Świat zwariował… Ja chcę cofnąć się w czasie!
Dziś mam ochotę odmienić swój dom, jakby czas się cofnął. Naprawdę. Filmy od święta, bajka tylko wieczorem po kolacji, kąpieli i z umytymi zębami.
Przeraża mnie czasem to, co widzę wokół. Ostatnio w centrum handlowym ujrzałam mamę z niespełna dwuletnim dzieckiem w wózku. Dziecko trzymało telefon, na którym oglądało bajkę, a mama w tym czasie łyżeczką podawała mu jedzenie do ust! Serio! Gdy bajka się skończyła – dziecko w płacz. Nie chciało dalej jeść. Mama szybko włączyła nową bajkę, by je nakarmić. Strach pomyśleć, co się dzieje w domu…
Przyzwyczailiśmy się do tego, że wszystko jest dostępne od zaraz, w pięciu wersjach kolorystycznych i w trzech rodzajach. Począwszy od koszulek, butów, plecaków szkolnych, a na bajkach i grach skończywszy. “Nie podoba ci się ten plecak? W tym roku kupię ci nowy. Nie możesz przecież nosić plecaka po starszej siostrze!”
Nuda mnie rozwinęła – przykłady
Dla mnie to absurd. Dzieci nie muszą dziś na nic czekać. Mówisz – masz. Nudzisz się – włącz telewizor albo telefon. Nie podoba ci się ta koszulka – załóż inną. Nasi rodzice nie mieli chyba z nami takich problemów. Otoczenie o wiele bardziej sprzyjało rozwojowemu nudzeniu się. To właśnie z niego powstawały najlepsze pomysły. I nikt nam ich nie podsuwał. Sami na nie wpadaliśmy. Padał deszcz, był weekend, nie było wiadomo, co robić. Rodzice rzucali tylko: “A może wymyślicie jakąś zabawę?”.
I robiło się domki z koca rozpostartego na krzesłach, szyło się ubranka dla lalek, układało puzzle, grało w planszówki. Rodzice często włączali się w te zabawy.
Mój tato z półki z jednego z regałów robił nam zjeżdżalnię. Opierał tę półkę o kanapę, a my zjeżdżaliśmy po niej do naszego domku pod stołem. Rodzice nie fotografowali wszystkiego na okrągło. Tworzyli wspomnienia – swoje i nasze.

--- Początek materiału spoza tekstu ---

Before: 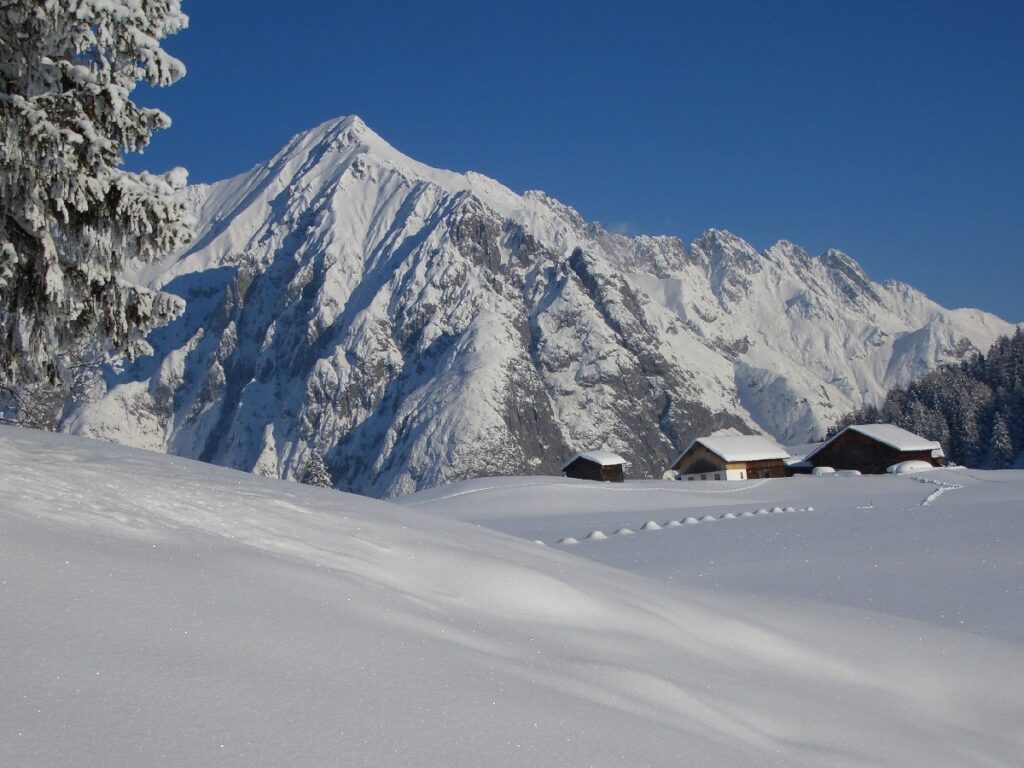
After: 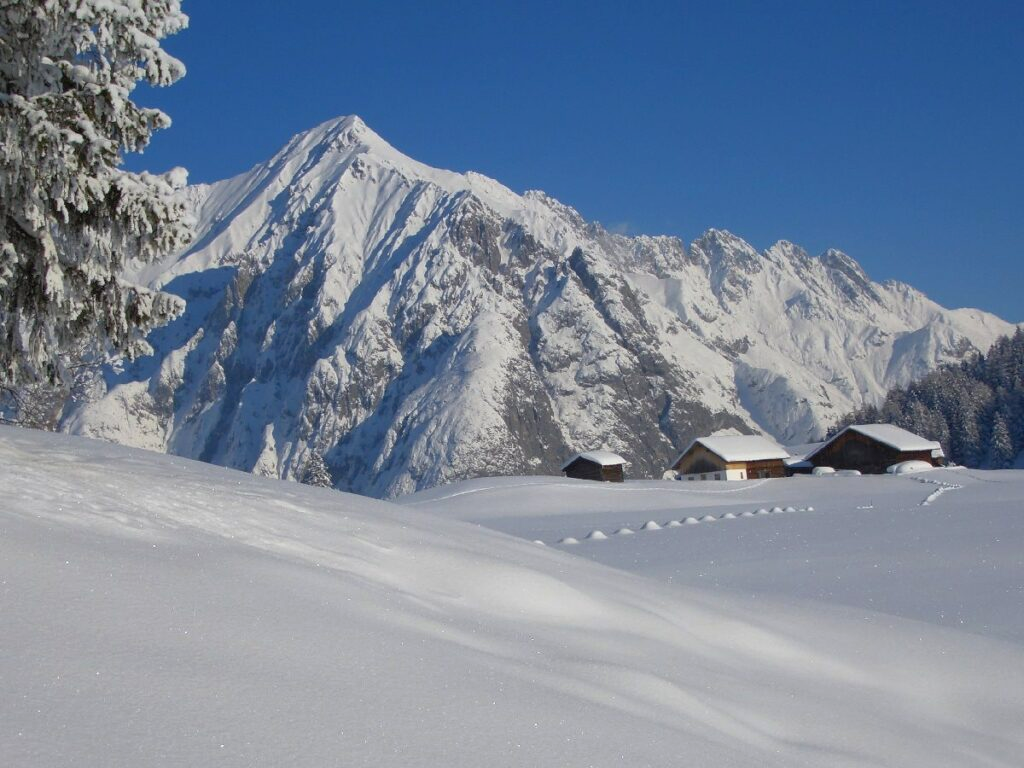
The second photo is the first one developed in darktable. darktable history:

Czasem przygotowywaliśmy spektakle kukiełkowe albo po prostu leżeliśmy na podłodze i się wygłupialiśmy. Kiedyś z moją siostrą napełniłyśmy wannę wodą, położyłyśmy misia na sedesie i robiłyśmy mu zastrzyki. Wodę nabierałyśmy z wanny. Strzykawki zostały po chorobie mojego brata. Było cicho przez dwie godziny i to wzmożyło czujność mojej mamy. Gdy weszła do łazienki, miś był cały napęczniały od wody. Gdy go podniosła za ucho – niestety się urwało. Takie są moje wspomnienia z dzieciństwa. Nie mam zdjęcia z zakłopotaną miną, które mama zrobiłaby po wejściu do łazienki, ale pamiętam tę sytuację do dziś.
Ludzie przeżyją bez twoich zdjęć!
Dajcie swoim dzieciom się ponudzić. Tylko koniecznie zabierzcie im w tym czasie telefony, wyłączcie telewizor i schowajcie pady od PlayStation. Zobaczycie, że świat wokół zacznie się zmieniać. Dzieci zaczną wymyślać zabawy z niczego. Wyjdą na ogród, zbiorą owoce, pograją w piłkę. A będzie im jeszcze milej, jak dołączycie do nich, czyli odłożycie telefony, nie będziecie robić od razu zdjęć i wrzucać ich do sieci. Świat przeżyje bez tych zdjęć, a wy zbudujecie wspomnienia w sercach waszych dzieci. Polecam. Działa.